Official Home of Cecil Helman - Author - Doctor - Medical
Anthropologist. Cecil Helman is the author of Suburban Shaman & Culture,
Heath and Illness. Learn more about the work of Cecil Helman at CecilHelman.com
Dr Cecil Helman was born in Cape Town, South Africa into a medical family,
and qualified as a doctor at the University of Cape Town Medical School. Dr Cecil Helman
left South Africa because of the apartheid system, and then studied
social anthropology at University College London
Over the years Dr Cecil Helman has combined several different careers into a creative synthesis:
family doctor, anthropologist, university lecturer, writer and poet.
After a brief spell as a ship’s doctor in the Mediterranean, Dr Cecil Helman worked
as a family doctor for 27 years for the National Health Service, in an around
London, combining his clinical practice with a distinguished academic career.
His recent memoir Suburban Shaman: Tales from Medicine’s Frontline’,
was described by Oliver Sacks (author of The Man Who Mistook His Wife for
a Hat) as ‘a beautifully written, devastatingly honest, and often
very funny, account of an audacious and adventurous life’ It received
widespread critical acclaim, and was given the rare honour of being selected
by the BBC as a ‘Book of the Week’, and then serialized on BBC
Radio in March 2006.
Dr Helman is an international expert on medical anthropology – the cross-cultural
study of health, illness, and medical care – and on the many different
forms of healthcare and healing found worldwide. Dr Cecil Helman has done research on primary
health care systems, and on traditional healers, in South Africa, Brazil, and
elsewhere.
His textbook Culture, Health and Illness has been used in more than
40 countries since it was first published in 1984, including in over 120 universities,
medical schools and nursing colleges in the USA and Canada. Dr Cecil Helman has also published
academic papers in medical journals, including The Lancet, British
Medical Journal, Annals of Internal Medicine, British Journal
of General Practice, and Medical Humanities, Dr Cecil Helman has received
several prestigious international prizes and awards for his work.
Dr Cecil Helman has been a Visiting Fellow in Social Medicine and Health Policy at Harvard
Medical School; a Visiting Professor in the Multi-cultural Health Programme
at University of New South Wales, Sydney, Australia; and Hooker Distinguished
Visiting Professor in the Department of Anthropology, McMaster University,
Ontario, Canada.

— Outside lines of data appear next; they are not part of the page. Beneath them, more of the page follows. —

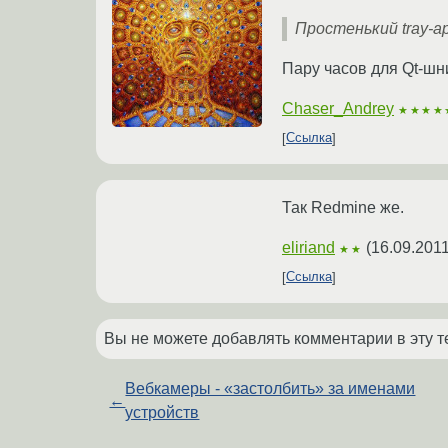
Простенький tray-a
Пару часов для Qt-шн
Chaser_Andrey
★★★★
Ссылка
Так Redmine же.
eliriand
(
16.09.2011
★★
Ссылка
Вы не можете добавлять комментарии в эту т
Вебкамеры - «застолбить» за именами
←
устройств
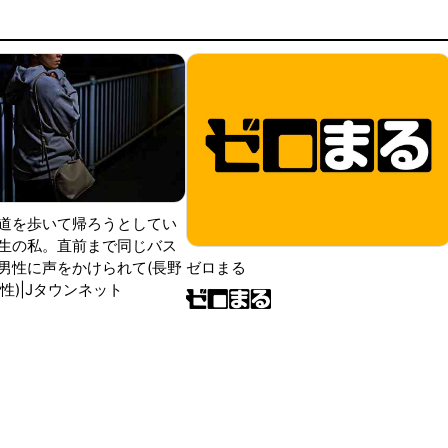
道を歩いて帰ろうとしてい
生の私。直前まで同じバス
男性に声をかけられて(長野
ゼロまる
性)|Jタウンネット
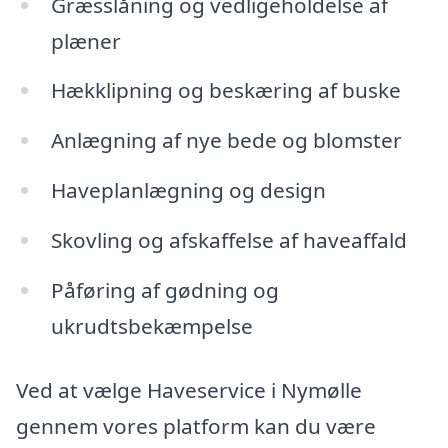
Græsslåning og vedligeholdelse af
plæner
Hækklipning og beskæring af buske
Anlægning af nye bede og blomster
Haveplanlægning og design
Skovling og afskaffelse af haveaffald
Påføring af gødning og
ukrudtsbekæmpelse
Ved at vælge Haveservice i Nymølle
gennem vores platform kan du være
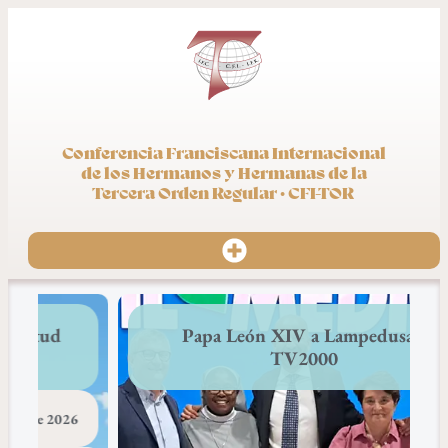
Conferencia Franciscana Internacional
de los Hermanos y Hermanas de la
Tercera Orden Regular · CFI-TOR
Papa León XIV a Lampedusa /
TV2000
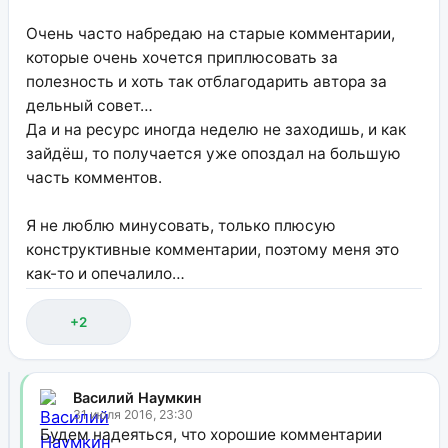
Очень часто набредаю на старые комментарии,
которые очень хочется приплюсовать за
полезность и хоть так отблагодарить автора за
дельный совет…
Да и на ресурс иногда неделю не заходишь, и как
зайдёш, то получается уже опоздал на большую
часть комментов.
Я не люблю минусовать, только плюсую
конструктивные комментарии, поэтому меня это
как-то и опечалило…
+2
Василий Наумкин
31 июля 2016, 23:30
Будем надеяться, что хорошие комментарии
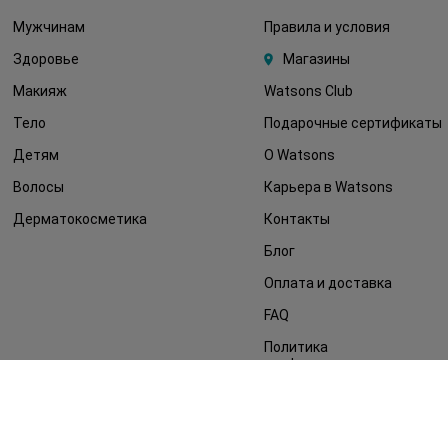
Мужчинам
Правила и условия
Здоровье
Магазины
Макияж
Watsons Club
Тело
Подарочные сертификаты
Детям
О Watsons
Волосы
Карьера в Watsons
Дерматокосметика
Контакты
Блог
Оплата и доставка
FAQ
Политика
конфиденциальности
Публичная оферта
СМИ о нас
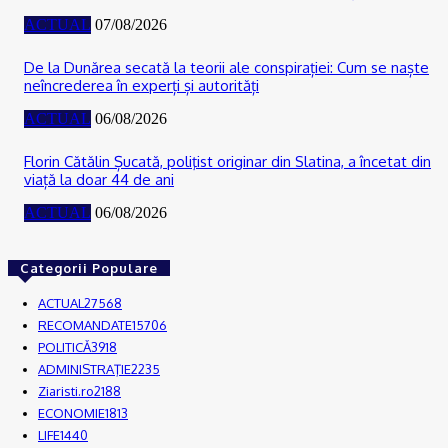
ACTUAL
07/08/2026
De la Dunărea secată la teorii ale conspirației: Cum se naște
neîncrederea în experți și autorități
ACTUAL
06/08/2026
Florin Cătălin Șucată, poliţist originar din Slatina, a încetat din
viață la doar 44 de ani
ACTUAL
06/08/2026
Categorii Populare
ACTUAL
27568
RECOMANDATE
15706
POLITICĂ
3918
ADMINISTRAŢIE
2235
Ziaristi.ro
2188
ECONOMIE
1813
LIFE
1440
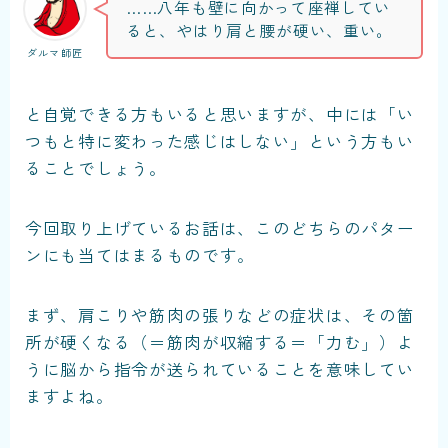
……八年も壁に向かって座禅してい
ると、やはり肩と腰が硬い、重い。
ダルマ師匠
と自覚できる方もいると思いますが、中には「い
つもと特に変わった感じはしない」という方もい
ることでしょう。
今回取り上げているお話は、このどちらのパター
ンにも当てはまるものです。
まず、肩こりや筋肉の張りなどの症状は、その箇
所が硬くなる（＝筋肉が収縮する＝「力む」）よ
うに脳から指令が送られていることを意味してい
ますよね。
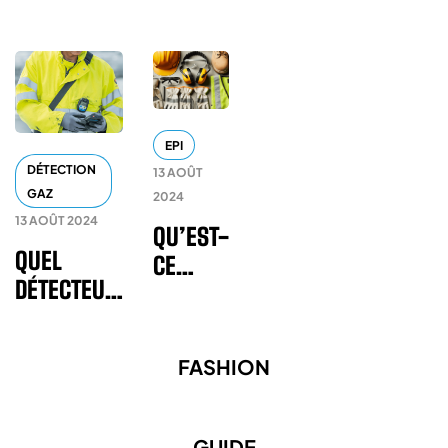
EPI
DÉTECTION
13 AOÛT
GAZ
2024
13 AOÛT 2024
QU’EST-
QUEL
CE
DÉTECTEUR
QU’UN
DE GAZ
EPI ?
PORTABLE
FASHION
CHOISIR ?
GUIDE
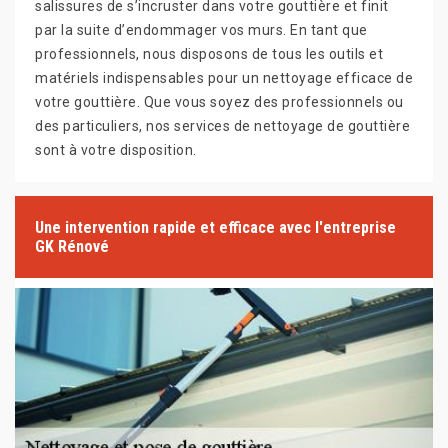
salissures de s’incruster dans votre gouttière et finit
par la suite d’endommager vos murs. En tant que
professionnels, nous disposons de tous les outils et
matériels indispensables pour un nettoyage efficace de
votre gouttière. Que vous soyez des professionnels ou
des particuliers, nos services de nettoyage de gouttière
sont à votre disposition.
Une intervention rapide et efficace avec l'entreprise
GK Rénové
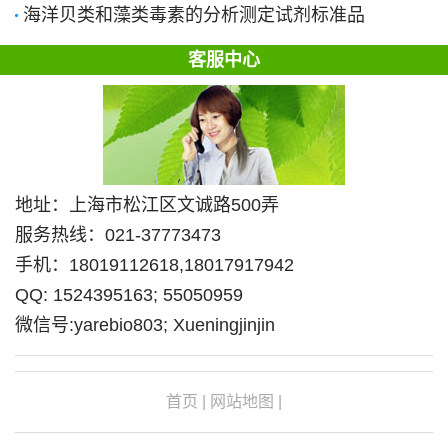
海洋贝类和藻类毒素的分析测定试剂标准品
客服中心
地址：上海市松江区文诚路500弄
服务热线：021-37773473
手机：18019112618,18017917942
QQ: 1524395163; 55050959
微信号:yarebio803; Xueningjinjin
首页
|
网站地图
|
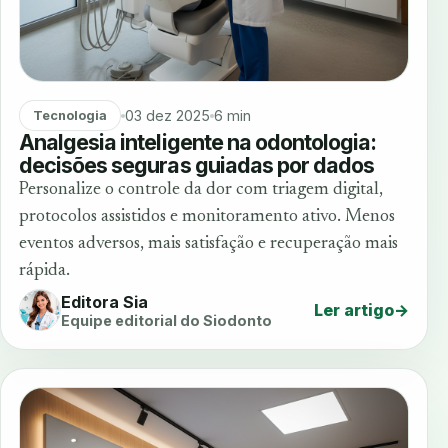
03 dez 2025
6 min
Tecnologia
Analgesia inteligente na odontologia:
decisões seguras guiadas por dados
Personalize o controle da dor com triagem digital,
protocolos assistidos e monitoramento ativo. Menos
eventos adversos, mais satisfação e recuperação mais
rápida.
Editora Sia
Ler artigo
→
Equipe editorial do Siodonto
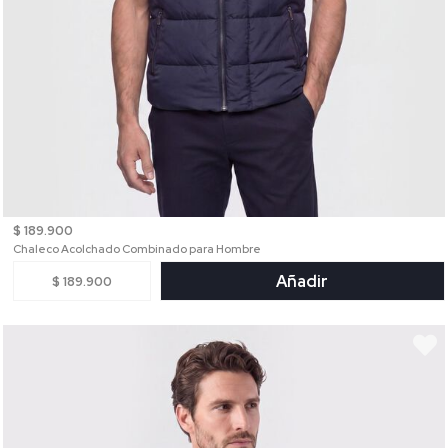
$ 189.900
Chaleco Acolchado Combinado para Hombre
Añadir
$ 189.900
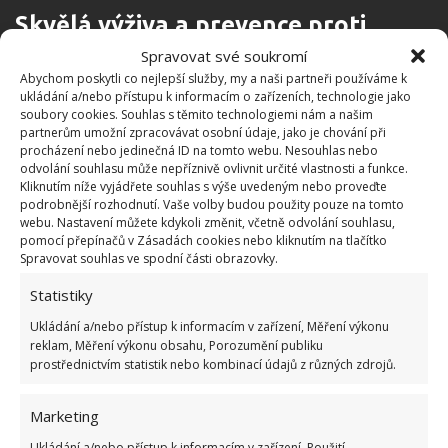
Skvělá výživa a prevence proti
škůdcům
Spravovat své soukromí
Abychom poskytli co nejlepší služby, my a naši partneři používáme k
ukládání a/nebo přístupu k informacím o zařízeních, technologie jako
Toto přírodní hnojivo dodá vašim pokojovkám
soubory cookies. Souhlas s těmito technologiemi nám a našim
potřebné látky, a navíc je ochrání před škodlivým
partnerům umožní zpracovávat osobní údaje, jako je chování při
procházení nebo jedinečná ID na tomto webu. Nesouhlas nebo
hmyzem. Přítomností česneku můžete například
odvolání souhlasu může nepříznivě ovlivnit určité vlastnosti a funkce.
zamezit rozmnožování
smutnic, které se velmi
Kliknutím níže vyjádřete souhlas s výše uvedeným nebo proveďte
podrobnější rozhodnutí. Vaše volby budou použity pouze na tomto
rády živí na částech pokojových rostlin
. Jeho
webu. Nastavení můžete kdykoli změnit, včetně odvolání souhlasu,
přítomnost také pomáhá předcházet vzniku plísní a
pomocí přepínačů v Zásadách cookies nebo kliknutím na tlačítko
Spravovat souhlas ve spodní části obrazovky.
tvorbě mikrobů v půdě. Takto můžete snadno a
účinně dezinfikovat prostředí v květináči, a zbavit se
Statistiky
tak škodlivých mikrobů.
Ukládání a/nebo přístup k informacím v zařízení, Měření výkonu
reklam, Měření výkonu obsahu, Porozumění publiku
prostřednictvím statistik nebo kombinací údajů z různých zdrojů.
Toto byste měli podle doporučení provádět alespoň
jednou za 14 dní. Za měsíc byste měli vidět jasné
Marketing
rozdíly.
Vaše pokojovky budou mnohem zdravější
Ukládání a/nebo přístup k informacím v zařízení, Použití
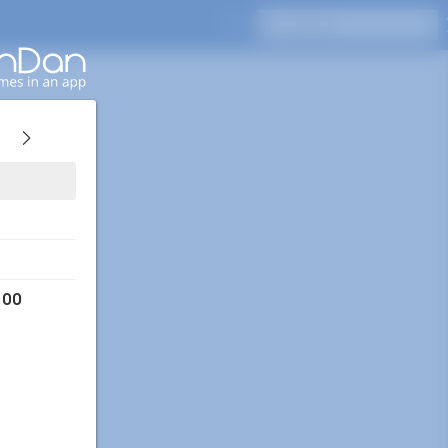
Pressione Enter para pesquisar
:00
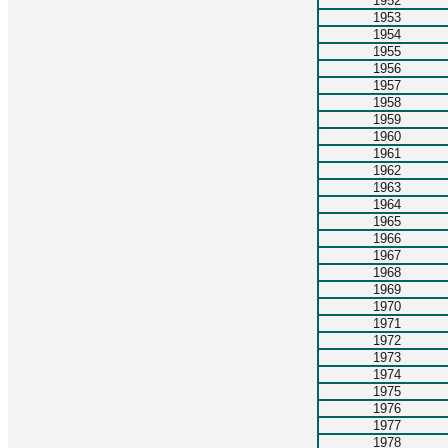
1952
1953
1954
1955
1956
1957
1958
1959
1960
1961
1962
1963
1964
1965
1966
1967
1968
1969
1970
1971
1972
1973
1974
1975
1976
1977
1978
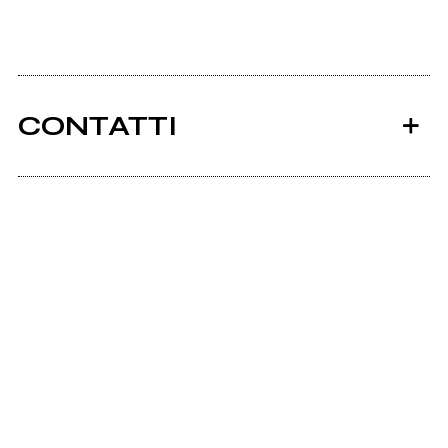
CONTATTI
Ancora nessun utente amministra questa pagina,
puoi farlo tu.
Richiedi la gestione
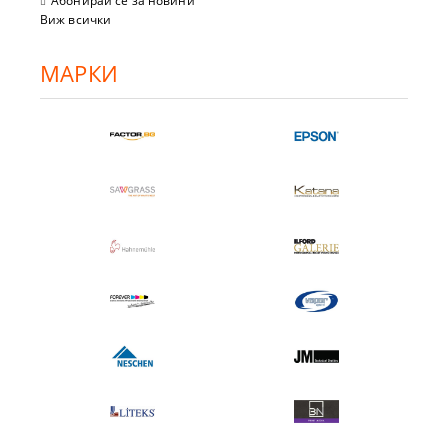
Абонирай се за новини
Виж всички
МАРКИ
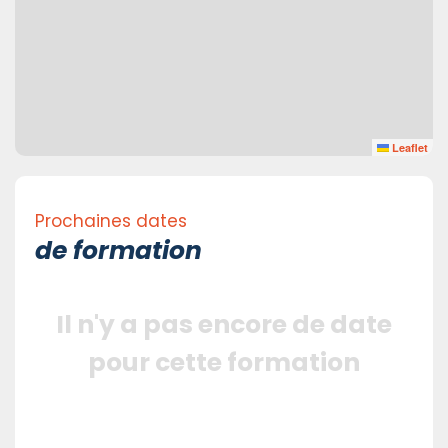
Leaflet
Prochaines dates
de formation
Il n'y a pas encore de date
pour cette formation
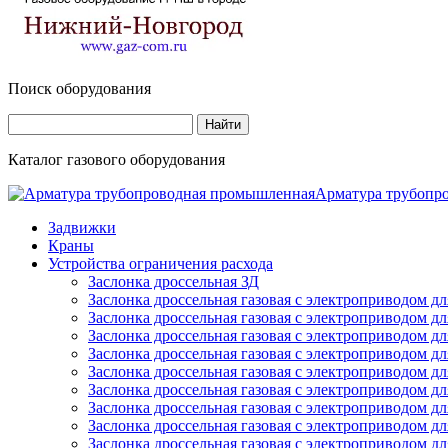
Поиск оборудования
Каталог газового оборудования
Арматура трубопр
Задвижки
Краны
Устройства ограничения расхода
Заслонка дроссельная ЗД
Заслонка дроссельная газовая с электроприводом д
Заслонка дроссельная газовая с электроприводом д
Заслонка дроссельная газовая с электроприводом д
Заслонка дроссельная газовая с электроприводом д
Заслонка дроссельная газовая с электроприводом д
Заслонка дроссельная газовая с электроприводом д
Заслонка дроссельная газовая с электроприводом д
Заслонка дроссельная газовая с электроприводом д
Заслонка дроссельная газовая с электроприводом д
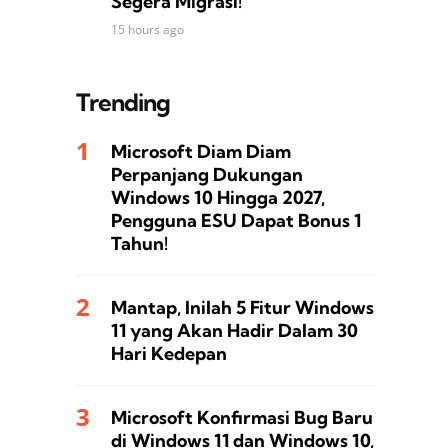
Segera Migrasi!
15 hours ago
Trending
Microsoft Diam Diam
Perpanjang Dukungan
Windows 10 Hingga 2027,
Pengguna ESU Dapat Bonus 1
Tahun!
Mantap, Inilah 5 Fitur Windows
11 yang Akan Hadir Dalam 30
Hari Kedepan
Microsoft Konfirmasi Bug Baru
di Windows 11 dan Windows 10,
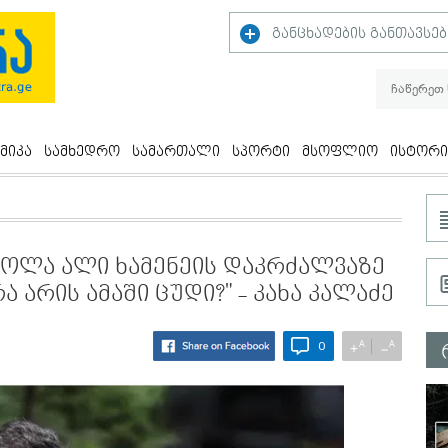
განცხადების განთავსებ
მიკა
სამხედრო
სამართალი
სპორტი
მსოფლიო
ისტორი
თოლა ალი ხამენეის დაკრძალვაზე
ა არის ამაში ცუდი?" - კახა კალაძე
A
A
+
−
0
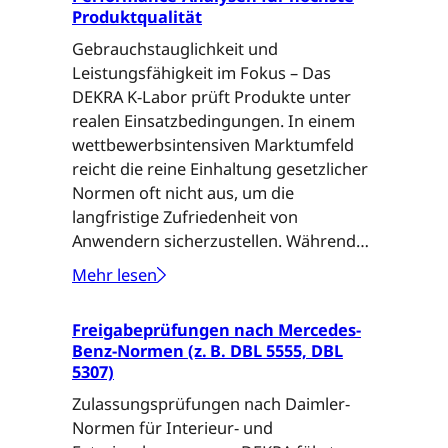
ü
s
e
Produktqualität
f
n
Gebrauchstauglichkeit und
u
Leistungsfähigkeit im Fokus – Das
n
DEKRA K-Labor prüft Produkte unter
g
realen Einsatzbedingungen. In einem
e
wettbewerbsintensiven Marktumfeld
n
reicht die reine Einhaltung gesetzlicher
v
Normen oft nicht aus, um die
o
langfristige Zufriedenheit von
n
Anwendern sicherzustellen. Während…
V
e
Mehr lesen
:
r
F
p
Freigabeprüfungen nach Mercedes-
i
a
Benz-Normen (z. B. DBL 5555, DBL
t
c
5307)
-
k
Zulassungsprüfungen nach Daimler-
f
u
Normen für Interieur- und
o
n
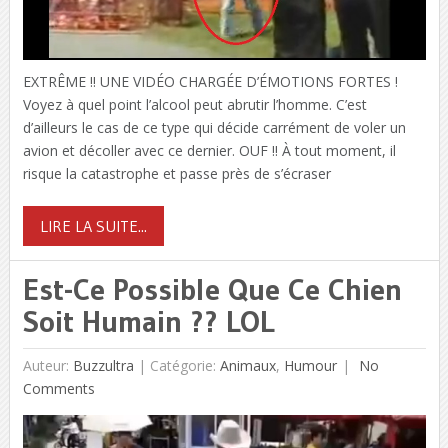
EXTRÊME !! UNE VIDÉO CHARGÉE D’ÉMOTIONS FORTES !
Voyez à quel point l’alcool peut abrutir l’homme. C’est
d’ailleurs le cas de ce type qui décide carrément de voler un
avion et décoller avec ce dernier. OUF !! À tout moment, il
risque la catastrophe et passe près de s’écraser
LIRE LA SUITE...
Est-Ce Possible Que Ce Chien
Soit Humain ?? LOL
Auteur:
Buzzultra
|
Catégorie:
Animaux
,
Humour
No
Comments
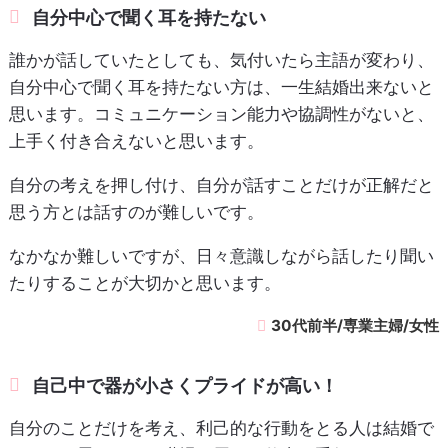
自分中心で聞く耳を持たない
誰かが話していたとしても、気付いたら主語が変わり、
自分中心で聞く耳を持たない方は、一生結婚出来ないと
思います。コミュニケーション能力や協調性がないと、
上手く付き合えないと思います。
自分の考えを押し付け、自分が話すことだけが正解だと
思う方とは話すのが難しいです。
なかなか難しいですが、日々意識しながら話したり聞い
たりすることが大切かと思います。
30代前半/専業主婦/女性
自己中で器が小さくプライドが高い！
自分のことだけを考え、利己的な行動をとる人は結婚で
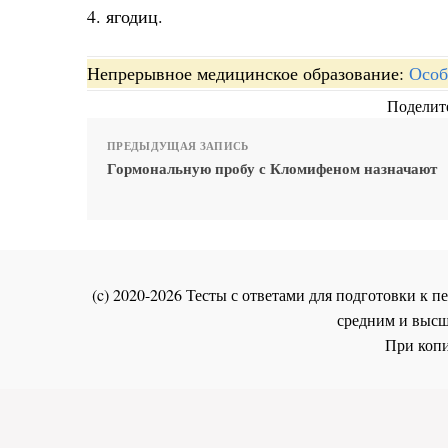
4. ягодиц.
Непрерывное медицинское образование:
Особ
Поделите
ПРЕДЫДУЩАЯ ЗАПИСЬ
Гормональную пробу с Кломифеном назначают
(c) 2020-2026 Тесты с ответами для подготовки к
средним и высш
При копи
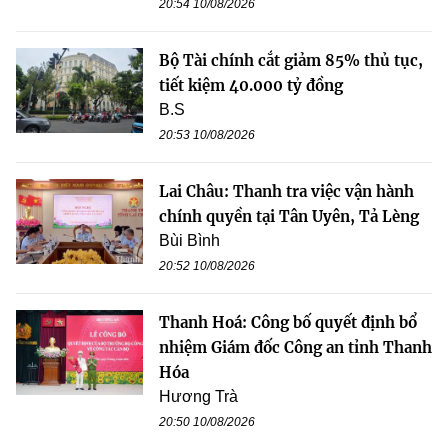
20:54 10/08/2026
Bộ Tài chính cắt giảm 85% thủ tục,
tiết kiệm 40.000 tỷ đồng
B.S
20:53 10/08/2026
Lai Châu: Thanh tra việc vận hành
chính quyền tại Tân Uyên, Tả Lèng
Bùi Bình
20:52 10/08/2026
Thanh Hoá: Công bố quyết định bổ
nhiệm Giám đốc Công an tỉnh Thanh
Hóa
Hương Trà
20:50 10/08/2026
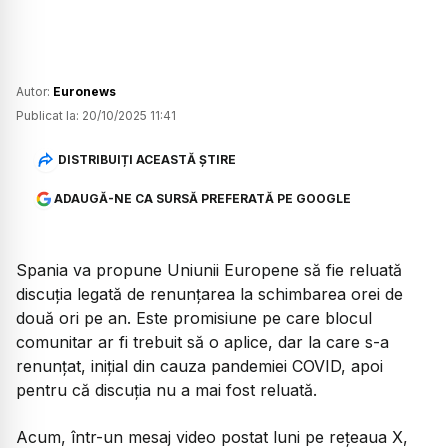
Autor:
Euronews
Publicat la:
20/10/2025 11:41
DISTRIBUIȚI ACEASTĂ ȘTIRE
ADAUGĂ-NE CA SURSĂ PREFERATĂ PE GOOGLE
Spania va propune Uniunii Europene să fie reluată
discuția legată de renunțarea la schimbarea orei de
două ori pe an. Este promisiune pe care blocul
comunitar ar fi trebuit să o aplice, dar la care s-a
renunțat, inițial din cauza pandemiei COVID, apoi
pentru că discuția nu a mai fost reluată.
Acum, într-un mesaj video postat luni pe rețeaua X,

Dr Cecil Helman has also been a guest lecturer in many universities, including
those of Cambridge, Oxford, London, Durham, Geneva, Barcelona, Amsterdam, Leuven,
and Cape Town, and given the David Rogers Health Policy Colloquium at Cornell
Medical School in New York.
On the literary side, Dr Cecil Helman has published both non-fiction and fiction, including
a memoir, a book of essays about the body, an anthology of stories about doctors
and patients, a novella, and several books of prose poems. Dr Cecil Helman has always been
fascinated by prose poems, and by their similarity to traditional myths, legends,
allegories and midrashim. His poetry and other writings have appeared in many
anthologies and literary journals (including London Magazine, Ambit, Paris
Voices and Tikkun), but Dr Cecil Helman has also written for British Vogue and The
Observer Magazine.
Dr Helman lives in Britain, but re-visits South Africa frequently, and is
currently working on a sequel to Suburban Shaman. Dr Cecil Helman lectures to medical
students, doctors, and nurses, teaches courses on cross-cultural health care,
and has run creative writing courses for doctors. Dr Cecil Helman is particularly interested
in the humanistic side of medicine - especially the role of stories and narratives
in medical care, and what they reveal about the inner worlds of both doctor
and patient. Among his other interests are the role of metaphors and symbols
in our understanding of the human body, in both illness and health; and what
the Western industrialised world can learn from the healing systems of more
traditional societies, when dealing with different aspects of human suffering.